### 記述課題 1
下の抜粋によると、フレクトゴンの初期玉は何年に登場しましたか。

──────── 抜粋 ────────

おしらせ


2009/12/03

Carl Zeiss Jena Flektogon (M42) 35/2.8(1st silver type) Restored!

焦点距離/絞り値: 35mm / F2.8-F16(プリセット絞り), 重量(実測):188g, フィルタ径:49mm,最短撮影距離:36cm, 本品はM42マウント用だがEXAKTAマウント用も存在する。本品はプリセット絞りである。マウント部に絞り連動ピンはついていないので、ピン押しタイプのマウントアダプターを用いる必要性はない。チューリップの蕾のような流線型の美しい鏡胴フォルムが特徴。レンズ名はラテン語の「曲がる、傾く」を意味するFlectoにギリシャ語の「角」を意味するGonを組み合わせたのが由来である

現代のコーティングを纏い蘇った
新生フレクトゴン(初期玉)

 「えっ。クモリですか?」ヤフオクを通じてそれまで所有していたレンズを売却したところ、売却先である山形のnavyblueことYさんからメールで連絡があり、レンズの中玉にクモリが見つかったのだ。Yさんのメールには中玉に光を通した写真が添付されており、確かにクモリである。クモリが発生するとガラスの表面で光が散乱しフレアが発生する。また、レンズの屈折率が変化し、収差の補正計算に狂いが生じるため、レンズが本来持っている描写性能を発揮できなくなる。私はこのレンズを用いて過去に「親子三代フレクトゴン祭」と題したブログ記事を発信していた・・・。そう、フレクトゴン35mm、初期玉のシルバー鏡胴モデルである。
フレクトゴンの初期玉と言えば、東独VEBツァイス社のハリー・ツェルナーとルドルフ・ソリッシがcontax版Biometarをベースに設計し、1952年に登場したドイツ初の一眼レフカメラ用広角(レトロフォーカス)レンズである。現在も絶大な人気を誇るフレクトゴンシリーズはこのモデルからはじまった。レトロフォーカスとは、焦点(=フォーカス)をカメラ側へと後退(=レトロ)させるという意味である。広角レンズは本来後玉と焦点の距離(バックフォーカス)が短くなるため、これらの間にミラーの稼動域を必要とする一眼レフカメラへの搭載は構造的に不向きとされていた。この問題を克服するため光学系に凹レンズを挟み、焦点を後玉側からカメラ側へと後退させ、バックフォーカスを長くする方法が導入された。余分なレンズを1枚挟むのだから、暗くはなるし収差のコントロールもより高度になるが、この方法によって広角レンズが一眼レフカメラにも容易に搭載できるようになった。こうして生み出されたフレクトゴン35mmは一眼レフカメラ用広角レンズのパイオニア的存在なのだ。
再コーティング施工前のクモリ入りレンズ。このスケールからの肉眼によるクモリの発見は難しい

ところがレンズの中玉に強い光を当て拡大すると、この通り。はっきりとクモリが確認できる(Yさん提供)

────────

### 記述課題 2
下の記録の冒頭から「874 874 4 3 - 0.13」を含む行まで、両端の行も含めて一字一句変えずに書き写してください。

──────── 提供資料 ────────

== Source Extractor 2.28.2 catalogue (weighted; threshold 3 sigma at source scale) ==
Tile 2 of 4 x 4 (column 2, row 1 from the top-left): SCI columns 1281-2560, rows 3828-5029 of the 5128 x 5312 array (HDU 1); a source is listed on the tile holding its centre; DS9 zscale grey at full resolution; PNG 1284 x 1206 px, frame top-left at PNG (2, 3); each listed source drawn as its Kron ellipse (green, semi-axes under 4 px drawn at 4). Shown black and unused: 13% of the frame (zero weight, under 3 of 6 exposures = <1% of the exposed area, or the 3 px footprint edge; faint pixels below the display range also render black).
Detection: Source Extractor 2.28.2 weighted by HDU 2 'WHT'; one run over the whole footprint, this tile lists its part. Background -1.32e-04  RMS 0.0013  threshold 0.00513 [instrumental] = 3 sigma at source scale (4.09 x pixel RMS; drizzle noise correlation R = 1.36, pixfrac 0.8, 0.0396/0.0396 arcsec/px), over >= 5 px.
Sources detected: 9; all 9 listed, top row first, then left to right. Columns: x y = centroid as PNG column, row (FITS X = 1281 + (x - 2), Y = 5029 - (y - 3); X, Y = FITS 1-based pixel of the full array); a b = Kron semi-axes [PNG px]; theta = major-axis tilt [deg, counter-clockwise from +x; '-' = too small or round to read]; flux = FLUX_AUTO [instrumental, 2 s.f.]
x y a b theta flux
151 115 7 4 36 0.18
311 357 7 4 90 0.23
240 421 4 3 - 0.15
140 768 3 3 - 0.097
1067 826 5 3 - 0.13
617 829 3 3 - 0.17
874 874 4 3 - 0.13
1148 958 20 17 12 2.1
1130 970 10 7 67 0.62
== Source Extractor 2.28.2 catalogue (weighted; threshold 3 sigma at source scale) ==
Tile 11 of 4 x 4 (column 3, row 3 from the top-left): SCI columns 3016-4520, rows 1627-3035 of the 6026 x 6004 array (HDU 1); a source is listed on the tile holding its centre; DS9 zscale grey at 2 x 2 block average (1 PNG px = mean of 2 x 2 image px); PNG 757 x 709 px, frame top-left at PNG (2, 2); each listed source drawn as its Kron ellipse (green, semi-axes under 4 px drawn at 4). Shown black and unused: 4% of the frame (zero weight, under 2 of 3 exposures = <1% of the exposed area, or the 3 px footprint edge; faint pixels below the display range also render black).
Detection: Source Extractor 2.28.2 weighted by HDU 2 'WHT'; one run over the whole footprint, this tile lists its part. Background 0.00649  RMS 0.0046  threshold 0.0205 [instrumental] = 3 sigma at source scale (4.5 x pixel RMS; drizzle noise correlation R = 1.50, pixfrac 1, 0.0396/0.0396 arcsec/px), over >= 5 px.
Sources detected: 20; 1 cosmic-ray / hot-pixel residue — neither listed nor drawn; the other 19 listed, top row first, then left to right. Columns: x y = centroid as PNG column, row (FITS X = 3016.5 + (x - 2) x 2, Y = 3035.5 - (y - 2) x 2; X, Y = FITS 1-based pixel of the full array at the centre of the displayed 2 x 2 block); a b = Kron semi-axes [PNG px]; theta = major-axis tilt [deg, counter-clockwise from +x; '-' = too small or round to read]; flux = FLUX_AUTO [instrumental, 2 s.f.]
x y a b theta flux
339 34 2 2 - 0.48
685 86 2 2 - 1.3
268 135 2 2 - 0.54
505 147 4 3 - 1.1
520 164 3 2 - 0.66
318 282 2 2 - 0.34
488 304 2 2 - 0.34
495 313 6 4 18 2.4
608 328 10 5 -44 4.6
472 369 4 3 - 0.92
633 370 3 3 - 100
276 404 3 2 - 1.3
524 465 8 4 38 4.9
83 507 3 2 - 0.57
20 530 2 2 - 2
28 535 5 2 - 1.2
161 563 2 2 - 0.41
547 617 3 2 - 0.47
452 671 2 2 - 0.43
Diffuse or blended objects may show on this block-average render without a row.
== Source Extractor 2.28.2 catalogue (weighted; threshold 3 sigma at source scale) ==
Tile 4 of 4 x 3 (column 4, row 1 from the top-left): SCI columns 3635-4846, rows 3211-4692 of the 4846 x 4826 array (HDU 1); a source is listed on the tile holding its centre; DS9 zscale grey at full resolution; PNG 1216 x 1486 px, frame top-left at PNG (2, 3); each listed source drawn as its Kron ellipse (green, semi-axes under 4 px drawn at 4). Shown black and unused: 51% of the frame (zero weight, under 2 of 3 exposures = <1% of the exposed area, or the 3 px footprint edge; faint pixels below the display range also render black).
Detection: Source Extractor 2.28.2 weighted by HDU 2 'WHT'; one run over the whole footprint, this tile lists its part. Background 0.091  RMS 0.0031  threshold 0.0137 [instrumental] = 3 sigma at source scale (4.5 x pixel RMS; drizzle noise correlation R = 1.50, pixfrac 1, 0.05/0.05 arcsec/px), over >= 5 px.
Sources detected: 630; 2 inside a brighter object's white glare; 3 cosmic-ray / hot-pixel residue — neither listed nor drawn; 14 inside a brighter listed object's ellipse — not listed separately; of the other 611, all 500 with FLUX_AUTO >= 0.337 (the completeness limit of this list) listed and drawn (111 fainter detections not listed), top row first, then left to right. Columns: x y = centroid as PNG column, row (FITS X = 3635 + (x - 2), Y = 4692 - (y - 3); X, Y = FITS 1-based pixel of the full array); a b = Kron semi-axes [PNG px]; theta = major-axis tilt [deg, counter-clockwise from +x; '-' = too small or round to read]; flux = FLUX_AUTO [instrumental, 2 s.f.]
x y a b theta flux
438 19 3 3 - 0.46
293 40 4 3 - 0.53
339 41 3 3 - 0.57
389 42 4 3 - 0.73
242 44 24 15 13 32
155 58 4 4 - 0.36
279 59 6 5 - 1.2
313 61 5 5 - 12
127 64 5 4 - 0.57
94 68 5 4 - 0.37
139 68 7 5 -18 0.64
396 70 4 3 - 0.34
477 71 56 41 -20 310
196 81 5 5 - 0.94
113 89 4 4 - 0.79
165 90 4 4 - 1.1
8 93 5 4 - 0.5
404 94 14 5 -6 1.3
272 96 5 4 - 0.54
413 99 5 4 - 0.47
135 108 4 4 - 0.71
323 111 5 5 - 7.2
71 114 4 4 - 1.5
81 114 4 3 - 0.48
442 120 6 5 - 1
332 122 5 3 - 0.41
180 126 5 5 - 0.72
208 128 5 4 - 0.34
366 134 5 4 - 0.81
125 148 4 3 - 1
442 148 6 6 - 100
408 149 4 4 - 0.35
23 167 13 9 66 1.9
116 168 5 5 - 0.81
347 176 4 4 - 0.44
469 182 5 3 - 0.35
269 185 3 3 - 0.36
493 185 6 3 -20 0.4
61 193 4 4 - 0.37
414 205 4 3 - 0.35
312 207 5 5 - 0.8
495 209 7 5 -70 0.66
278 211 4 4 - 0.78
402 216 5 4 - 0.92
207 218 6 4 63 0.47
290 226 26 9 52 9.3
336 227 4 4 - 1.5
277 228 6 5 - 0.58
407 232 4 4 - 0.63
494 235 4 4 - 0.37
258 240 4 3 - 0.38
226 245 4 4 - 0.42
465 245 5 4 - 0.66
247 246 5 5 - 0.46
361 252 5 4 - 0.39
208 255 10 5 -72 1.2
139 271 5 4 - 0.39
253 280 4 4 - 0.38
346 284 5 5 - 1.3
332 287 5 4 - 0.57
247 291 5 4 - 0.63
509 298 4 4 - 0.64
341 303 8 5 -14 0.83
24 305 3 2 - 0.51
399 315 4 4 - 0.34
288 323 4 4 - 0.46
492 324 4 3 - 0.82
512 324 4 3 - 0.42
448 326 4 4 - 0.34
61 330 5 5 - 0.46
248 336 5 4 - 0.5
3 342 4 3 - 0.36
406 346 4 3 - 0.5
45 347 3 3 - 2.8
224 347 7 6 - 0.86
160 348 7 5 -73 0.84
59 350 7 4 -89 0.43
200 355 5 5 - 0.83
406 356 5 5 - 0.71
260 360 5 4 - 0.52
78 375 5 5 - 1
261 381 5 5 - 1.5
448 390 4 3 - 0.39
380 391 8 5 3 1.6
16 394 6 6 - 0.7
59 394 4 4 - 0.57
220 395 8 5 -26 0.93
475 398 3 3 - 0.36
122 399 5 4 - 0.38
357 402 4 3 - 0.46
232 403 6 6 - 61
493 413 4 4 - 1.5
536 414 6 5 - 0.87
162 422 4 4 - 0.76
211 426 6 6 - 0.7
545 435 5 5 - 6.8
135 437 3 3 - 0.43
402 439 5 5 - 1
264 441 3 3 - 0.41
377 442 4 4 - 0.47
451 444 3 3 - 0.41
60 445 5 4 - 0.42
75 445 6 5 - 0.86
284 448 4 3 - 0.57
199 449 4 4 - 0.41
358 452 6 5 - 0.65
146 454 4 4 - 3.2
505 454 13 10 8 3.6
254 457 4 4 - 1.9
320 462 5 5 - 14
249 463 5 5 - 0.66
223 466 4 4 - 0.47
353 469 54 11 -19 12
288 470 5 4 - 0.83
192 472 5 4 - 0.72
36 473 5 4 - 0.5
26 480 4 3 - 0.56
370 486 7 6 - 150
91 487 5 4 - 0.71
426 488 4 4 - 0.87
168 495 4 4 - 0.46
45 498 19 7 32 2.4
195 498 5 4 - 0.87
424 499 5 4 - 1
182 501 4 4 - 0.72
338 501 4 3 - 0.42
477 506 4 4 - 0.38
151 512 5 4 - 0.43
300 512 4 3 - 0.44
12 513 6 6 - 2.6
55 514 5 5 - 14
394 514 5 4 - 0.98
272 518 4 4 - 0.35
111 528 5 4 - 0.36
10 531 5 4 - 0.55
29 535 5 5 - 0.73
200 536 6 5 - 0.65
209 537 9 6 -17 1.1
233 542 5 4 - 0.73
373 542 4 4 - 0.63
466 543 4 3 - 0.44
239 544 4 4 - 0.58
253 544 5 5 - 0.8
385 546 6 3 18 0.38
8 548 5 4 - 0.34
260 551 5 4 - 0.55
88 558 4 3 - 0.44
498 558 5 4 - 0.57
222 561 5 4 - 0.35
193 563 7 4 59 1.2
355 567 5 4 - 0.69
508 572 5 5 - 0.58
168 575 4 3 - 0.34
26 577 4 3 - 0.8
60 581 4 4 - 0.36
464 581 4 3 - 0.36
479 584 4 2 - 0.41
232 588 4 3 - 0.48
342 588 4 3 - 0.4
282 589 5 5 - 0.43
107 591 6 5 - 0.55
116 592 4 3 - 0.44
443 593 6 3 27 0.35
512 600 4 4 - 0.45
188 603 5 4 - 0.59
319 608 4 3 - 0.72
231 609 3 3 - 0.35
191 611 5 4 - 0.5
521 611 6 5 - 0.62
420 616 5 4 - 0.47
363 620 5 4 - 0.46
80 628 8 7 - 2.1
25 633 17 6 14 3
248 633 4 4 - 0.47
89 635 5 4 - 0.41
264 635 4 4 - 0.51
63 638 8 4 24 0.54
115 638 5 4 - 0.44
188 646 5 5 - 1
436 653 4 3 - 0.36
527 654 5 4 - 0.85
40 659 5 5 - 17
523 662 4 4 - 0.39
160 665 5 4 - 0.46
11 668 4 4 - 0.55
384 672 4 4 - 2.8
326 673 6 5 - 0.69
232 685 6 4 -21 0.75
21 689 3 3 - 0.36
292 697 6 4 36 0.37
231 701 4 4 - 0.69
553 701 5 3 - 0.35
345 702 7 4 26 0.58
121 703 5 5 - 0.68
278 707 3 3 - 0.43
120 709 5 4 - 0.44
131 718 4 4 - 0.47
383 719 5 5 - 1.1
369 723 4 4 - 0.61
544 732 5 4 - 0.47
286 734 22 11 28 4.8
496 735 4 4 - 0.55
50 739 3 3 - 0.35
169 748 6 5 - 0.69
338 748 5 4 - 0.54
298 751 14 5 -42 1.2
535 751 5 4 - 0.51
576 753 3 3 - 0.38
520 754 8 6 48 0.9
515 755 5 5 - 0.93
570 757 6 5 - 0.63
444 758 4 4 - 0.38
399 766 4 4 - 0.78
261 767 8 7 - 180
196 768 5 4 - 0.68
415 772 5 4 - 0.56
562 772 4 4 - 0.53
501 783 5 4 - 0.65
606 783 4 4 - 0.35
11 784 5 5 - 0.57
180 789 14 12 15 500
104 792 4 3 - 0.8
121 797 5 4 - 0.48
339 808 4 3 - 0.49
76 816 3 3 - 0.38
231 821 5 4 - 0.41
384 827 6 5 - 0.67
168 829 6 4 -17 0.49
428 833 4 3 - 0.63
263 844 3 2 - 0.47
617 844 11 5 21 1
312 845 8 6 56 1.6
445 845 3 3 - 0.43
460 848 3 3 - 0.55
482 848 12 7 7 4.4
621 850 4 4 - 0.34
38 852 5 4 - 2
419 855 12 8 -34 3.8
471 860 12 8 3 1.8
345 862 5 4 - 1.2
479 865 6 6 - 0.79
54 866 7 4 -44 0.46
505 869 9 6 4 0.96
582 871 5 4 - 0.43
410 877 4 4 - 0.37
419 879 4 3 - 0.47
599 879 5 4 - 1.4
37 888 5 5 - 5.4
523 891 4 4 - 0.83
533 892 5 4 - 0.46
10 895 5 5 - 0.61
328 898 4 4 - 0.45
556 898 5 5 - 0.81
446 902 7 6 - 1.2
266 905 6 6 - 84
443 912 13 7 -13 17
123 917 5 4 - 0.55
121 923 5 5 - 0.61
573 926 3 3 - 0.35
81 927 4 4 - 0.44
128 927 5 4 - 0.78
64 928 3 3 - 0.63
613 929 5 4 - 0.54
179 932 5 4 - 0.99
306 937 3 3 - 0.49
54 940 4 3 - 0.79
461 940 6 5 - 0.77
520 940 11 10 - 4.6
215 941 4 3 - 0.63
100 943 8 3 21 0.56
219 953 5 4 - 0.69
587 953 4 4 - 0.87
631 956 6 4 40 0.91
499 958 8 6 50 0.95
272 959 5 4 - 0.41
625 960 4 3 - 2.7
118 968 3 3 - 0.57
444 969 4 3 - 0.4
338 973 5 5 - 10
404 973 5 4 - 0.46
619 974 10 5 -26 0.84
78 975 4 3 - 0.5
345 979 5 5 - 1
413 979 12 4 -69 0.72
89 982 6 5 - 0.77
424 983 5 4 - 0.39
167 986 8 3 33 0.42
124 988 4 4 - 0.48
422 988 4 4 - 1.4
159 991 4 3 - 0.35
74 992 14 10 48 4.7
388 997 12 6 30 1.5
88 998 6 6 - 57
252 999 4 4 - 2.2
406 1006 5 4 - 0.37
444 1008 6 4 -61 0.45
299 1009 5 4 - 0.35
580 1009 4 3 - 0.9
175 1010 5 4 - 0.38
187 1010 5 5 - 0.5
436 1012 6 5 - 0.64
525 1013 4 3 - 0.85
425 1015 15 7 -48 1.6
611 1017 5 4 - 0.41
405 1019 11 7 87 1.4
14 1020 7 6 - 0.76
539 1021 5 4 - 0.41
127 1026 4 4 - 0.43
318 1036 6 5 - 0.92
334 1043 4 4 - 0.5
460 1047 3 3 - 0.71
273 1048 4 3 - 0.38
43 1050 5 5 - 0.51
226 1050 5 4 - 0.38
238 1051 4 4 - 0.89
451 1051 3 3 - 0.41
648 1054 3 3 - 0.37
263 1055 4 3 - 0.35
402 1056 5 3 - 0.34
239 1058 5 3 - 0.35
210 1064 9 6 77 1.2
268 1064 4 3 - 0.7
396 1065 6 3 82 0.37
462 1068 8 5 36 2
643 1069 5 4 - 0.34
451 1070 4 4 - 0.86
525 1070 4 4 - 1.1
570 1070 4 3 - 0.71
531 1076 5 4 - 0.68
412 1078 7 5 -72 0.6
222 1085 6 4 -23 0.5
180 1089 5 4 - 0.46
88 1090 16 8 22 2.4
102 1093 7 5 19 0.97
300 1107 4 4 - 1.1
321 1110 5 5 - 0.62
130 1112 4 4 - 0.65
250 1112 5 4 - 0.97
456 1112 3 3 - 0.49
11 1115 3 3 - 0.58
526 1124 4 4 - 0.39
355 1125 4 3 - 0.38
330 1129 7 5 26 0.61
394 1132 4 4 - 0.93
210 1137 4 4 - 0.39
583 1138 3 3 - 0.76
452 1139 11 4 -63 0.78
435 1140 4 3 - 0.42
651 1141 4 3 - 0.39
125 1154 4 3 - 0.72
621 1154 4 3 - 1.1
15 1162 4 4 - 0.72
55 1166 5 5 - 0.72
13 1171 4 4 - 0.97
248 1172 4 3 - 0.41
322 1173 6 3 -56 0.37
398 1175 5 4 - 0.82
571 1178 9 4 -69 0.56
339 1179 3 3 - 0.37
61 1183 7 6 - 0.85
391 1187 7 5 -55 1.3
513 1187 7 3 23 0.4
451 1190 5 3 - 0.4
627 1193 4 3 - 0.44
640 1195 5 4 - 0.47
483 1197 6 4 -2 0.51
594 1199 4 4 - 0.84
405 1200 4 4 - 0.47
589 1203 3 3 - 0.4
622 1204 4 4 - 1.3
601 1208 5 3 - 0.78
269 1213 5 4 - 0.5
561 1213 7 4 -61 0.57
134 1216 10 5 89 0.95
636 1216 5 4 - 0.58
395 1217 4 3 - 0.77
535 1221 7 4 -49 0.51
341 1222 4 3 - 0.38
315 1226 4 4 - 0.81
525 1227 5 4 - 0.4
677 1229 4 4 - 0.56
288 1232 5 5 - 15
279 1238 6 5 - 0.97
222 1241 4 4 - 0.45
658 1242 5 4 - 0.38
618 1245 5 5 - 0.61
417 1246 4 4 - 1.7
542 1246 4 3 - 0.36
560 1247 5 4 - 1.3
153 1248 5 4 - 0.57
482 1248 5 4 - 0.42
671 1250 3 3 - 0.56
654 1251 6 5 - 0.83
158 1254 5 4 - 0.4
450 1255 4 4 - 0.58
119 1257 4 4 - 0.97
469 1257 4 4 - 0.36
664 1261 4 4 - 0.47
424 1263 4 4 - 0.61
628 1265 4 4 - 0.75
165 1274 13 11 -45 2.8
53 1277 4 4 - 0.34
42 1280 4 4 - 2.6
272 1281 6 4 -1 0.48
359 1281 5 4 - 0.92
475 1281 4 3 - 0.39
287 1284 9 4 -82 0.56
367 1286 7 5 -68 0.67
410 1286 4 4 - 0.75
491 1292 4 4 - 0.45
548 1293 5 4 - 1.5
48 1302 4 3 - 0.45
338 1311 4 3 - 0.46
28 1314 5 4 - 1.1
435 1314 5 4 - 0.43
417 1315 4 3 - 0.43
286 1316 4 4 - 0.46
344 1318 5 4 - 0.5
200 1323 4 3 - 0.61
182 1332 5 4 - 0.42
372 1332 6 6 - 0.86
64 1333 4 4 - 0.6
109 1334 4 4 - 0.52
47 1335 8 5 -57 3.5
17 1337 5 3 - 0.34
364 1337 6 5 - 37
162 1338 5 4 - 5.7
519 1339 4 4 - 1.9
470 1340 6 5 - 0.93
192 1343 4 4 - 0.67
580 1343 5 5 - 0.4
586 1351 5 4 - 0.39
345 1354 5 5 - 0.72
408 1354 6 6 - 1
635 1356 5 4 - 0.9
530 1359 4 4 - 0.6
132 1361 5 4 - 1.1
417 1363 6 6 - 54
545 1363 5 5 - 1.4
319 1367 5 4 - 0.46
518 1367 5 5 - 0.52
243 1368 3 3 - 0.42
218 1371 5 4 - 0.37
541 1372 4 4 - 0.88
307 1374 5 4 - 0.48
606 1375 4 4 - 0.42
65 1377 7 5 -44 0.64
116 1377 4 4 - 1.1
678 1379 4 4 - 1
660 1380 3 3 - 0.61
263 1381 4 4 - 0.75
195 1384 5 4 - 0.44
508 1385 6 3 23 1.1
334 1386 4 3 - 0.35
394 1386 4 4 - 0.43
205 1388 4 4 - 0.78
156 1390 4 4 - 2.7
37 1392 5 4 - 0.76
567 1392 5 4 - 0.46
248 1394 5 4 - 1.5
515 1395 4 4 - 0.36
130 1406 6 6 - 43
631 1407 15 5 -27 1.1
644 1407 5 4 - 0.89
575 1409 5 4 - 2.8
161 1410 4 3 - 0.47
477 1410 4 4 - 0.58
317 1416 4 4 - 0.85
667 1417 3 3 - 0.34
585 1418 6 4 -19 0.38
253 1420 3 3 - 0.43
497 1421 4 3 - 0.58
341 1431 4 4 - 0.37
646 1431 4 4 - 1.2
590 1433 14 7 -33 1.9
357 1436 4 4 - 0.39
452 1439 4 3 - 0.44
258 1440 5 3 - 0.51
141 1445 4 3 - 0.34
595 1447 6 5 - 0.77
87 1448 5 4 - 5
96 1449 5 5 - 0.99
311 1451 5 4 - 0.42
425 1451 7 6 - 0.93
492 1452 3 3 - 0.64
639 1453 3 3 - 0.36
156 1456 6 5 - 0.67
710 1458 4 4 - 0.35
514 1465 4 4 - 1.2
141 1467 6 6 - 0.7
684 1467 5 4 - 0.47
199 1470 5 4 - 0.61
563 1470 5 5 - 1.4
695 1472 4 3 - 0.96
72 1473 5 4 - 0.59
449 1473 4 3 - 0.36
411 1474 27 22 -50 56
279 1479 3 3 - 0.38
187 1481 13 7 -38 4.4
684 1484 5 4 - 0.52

────────

### 解答例 1
1952年です。

### 解答例 2
== Source Extractor 2.28.2 catalogue (weighted; threshold 3 sigma at source scale) ==
Tile 2 of 4 x 4 (column 2, row 1 from the top-left): SCI columns 1281-2560, rows 3828-5029 of the 5128 x 5312 array (HDU 1); a source is listed on the tile holding its centre; DS9 zscale grey at full resolution; PNG 1284 x 1206 px, frame top-left at PNG (2, 3); each listed source drawn as its Kron ellipse (green, semi-axes under 4 px drawn at 4). Shown black and unused: 13% of the frame (zero weight, under 3 of 6 exposures = <1% of the exposed area, or the 3 px footprint edge; faint pixels below the display range also render black).
Detection: Source Extractor 2.28.2 weighted by HDU 2 'WHT'; one run over the whole footprint, this tile lists its part. Background -1.32e-04  RMS 0.0013  threshold 0.00513 [instrumental] = 3 sigma at source scale (4.09 x pixel RMS; drizzle noise correlation R = 1.36, pixfrac 0.8, 0.0396/0.0396 arcsec/px), over >= 5 px.
Sources detected: 9; all 9 listed, top row first, then left to right. Columns: x y = centroid as PNG column, row (FITS X = 1281 + (x - 2), Y = 5029 - (y - 3); X, Y = FITS 1-based pixel of the full array); a b = Kron semi-axes [PNG px]; theta = major-axis tilt [deg, counter-clockwise from +x; '-' = too small or round to read]; flux = FLUX_AUTO [instrumental, 2 s.f.]
x y a b theta flux
151 115 7 4 36 0.18
311 357 7 4 90 0.23
240 421 4 3 - 0.15
140 768 3 3 - 0.097
1067 826 5 3 - 0.13
617 829 3 3 - 0.17
874 874 4 3 - 0.13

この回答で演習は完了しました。